Consegna:
Rispondi alle domande seguenti in base al testo sul concordato in continuità.
(a) Con quale decreto-legge il concordato in continuità ha trovato regolamentazione nell'ordinamento?
(b) Quali ipotesi di piano elenca l'art. 186-bis, comma 1, legge fall.?
(c) Con quale altro nome è definito il concordato con cessione dei beni?

Testo citato:
========================

I recenti interventi normativi hanno accentuato il favor del legislatore verso il concordato in continuità, volto ad assicurare all'azienda in crisi il reinserimento sul mercato, dopo il processo di ristrutturazione, rispetto a quello liquidatorio.

L'Autore, dopo aver esaminato la disciplina speciale del concordato in continuità ed affrontato la questione concernente la riconducibilità dell'affitto di azienda all'ambito applicativo dell'art. 186-bis l.fall., analizza le novità in tema di continuità aziendale apportate dal Codice della crisi dì'impresa e dell'insolvenza.

Concordato in continuità, liquidatorio e misto

Il concordato in continuità, come noto, ha trovato regolamentazione nel nostro ordinamento con il D.L. 22 giugno 2012, n. 83, convertito con modificazioni dalla L. 7 agosto 2012, n. 183, attraverso gli artt. 186-bis e 182-quinquies, comma 4 (ora comma 5), della vigente legge fallimentare (a ben vedere, già antecedentemente alla novella del 2012 era ritenuto ammissibile il concordato fondato sulla prosecuzione dell'attività dell'impresa. Sulla questione, v. per tutti L. Stanghellini, Il concordato con continuità aziendale, in Fall., 2013, 1225, in particolare nota 14 ).

In particolare, ai sensi dell'art. 186-bis, comma 1, legge fall.,lo stesso opera quando il piano di concordato prevede:

a) la prosecuzione dell'attività d'impresa da parte del debitore;

b) la cessione dell'azienda in esercizio;

c) il conferimento dell'azienda in esercizio in una o più società, anche di nuova costituzione.

Il concordato in continuità (detto anche di risanamento) si fonda, pertanto, su un piano aziendale che prevede la prosecuzione dell'attività d'impresa al fine del superamento della crisi e del recupero della solvenza del debitore e rappresenta un'alternativa al concordato con cessione dei beni (definito anche liquidatorio), di cui all'art. 182 legge fall., nel quale il debitore mette a disposizione dei creditori tutto il suo patrimonio (c.d. cessio bonorum), proponendo il pagamento dei crediti chirografari in una percentuale comunque tale da realizzare il soddisfacimento dei medesimi, in tempi relativamente ragionevoli.

A queste due tipologie di concordato preventivo nella prassi se ne è aggiunta una terza, nota come concordato misto, caratterizzato dalla coesistenza di una componente di continuità aziendale ed una componente liquidatoria.

Sulla definizione di questa forma di procedura concordataria non vi è unanimità di vedute. Per alcuni, infatti, il concordato si definisce misto quando alla prosecuzione dell'attività si affianca la cessione a terzi dell'azienda in esercizio o il suo conferimento in una o più società; per altri, invece, quando alla prosecuzione dell'attività aziendale si affianca la liquidazione dei beni estranei al perimetro aziendale e non funzionali alla prosecuzione dell'attività medesima (per un approfondimento si rinvia a F. Lamanna, Che cos'è e quando è configurabile il cd. concordato “misto”?, in IlFallimentarista, 16 settembre 2015. In giurisprudenza, cfr. Trib. Roma 31 luglio 2015, decr., con nota critica di L. Campione, Concordato in continuità con cessione dei beni: è necessario nominare un liquidatore giudiziale?, in IlFallimentarista, 5 novembre 2015; Trib. Roma 22 aprile 2015, n. 17, decr., in Il Fallimentarista, 15 settembre 2015).

========================

Dati estratti:

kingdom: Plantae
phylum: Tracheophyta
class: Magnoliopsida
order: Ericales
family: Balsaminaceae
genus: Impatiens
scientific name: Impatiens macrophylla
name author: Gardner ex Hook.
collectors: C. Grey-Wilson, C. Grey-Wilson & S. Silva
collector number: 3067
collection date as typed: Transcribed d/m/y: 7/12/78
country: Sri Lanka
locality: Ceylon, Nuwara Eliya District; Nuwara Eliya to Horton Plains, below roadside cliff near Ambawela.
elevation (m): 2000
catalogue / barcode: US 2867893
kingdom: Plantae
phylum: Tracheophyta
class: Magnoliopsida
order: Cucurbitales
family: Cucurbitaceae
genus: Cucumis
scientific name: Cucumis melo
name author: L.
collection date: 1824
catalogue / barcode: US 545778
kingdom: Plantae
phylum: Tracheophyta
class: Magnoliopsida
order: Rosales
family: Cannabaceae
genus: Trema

========================

Risultato:
(a) Il concordato in continuità ha trovato regolamentazione con il D.L. 22 giugno 2012, n. 83, convertito con modificazioni dalla L. 7 agosto 2012, n. 183.
(b) L'articolo elenca la prosecuzione dell'attività d'impresa da parte del debitore, la cessione dell'azienda in esercizio e il conferimento dell'azienda in esercizio in una o più società, anche di nuova costituzione.
(c) Il concordato con cessione dei beni è definito anche liquidatorio.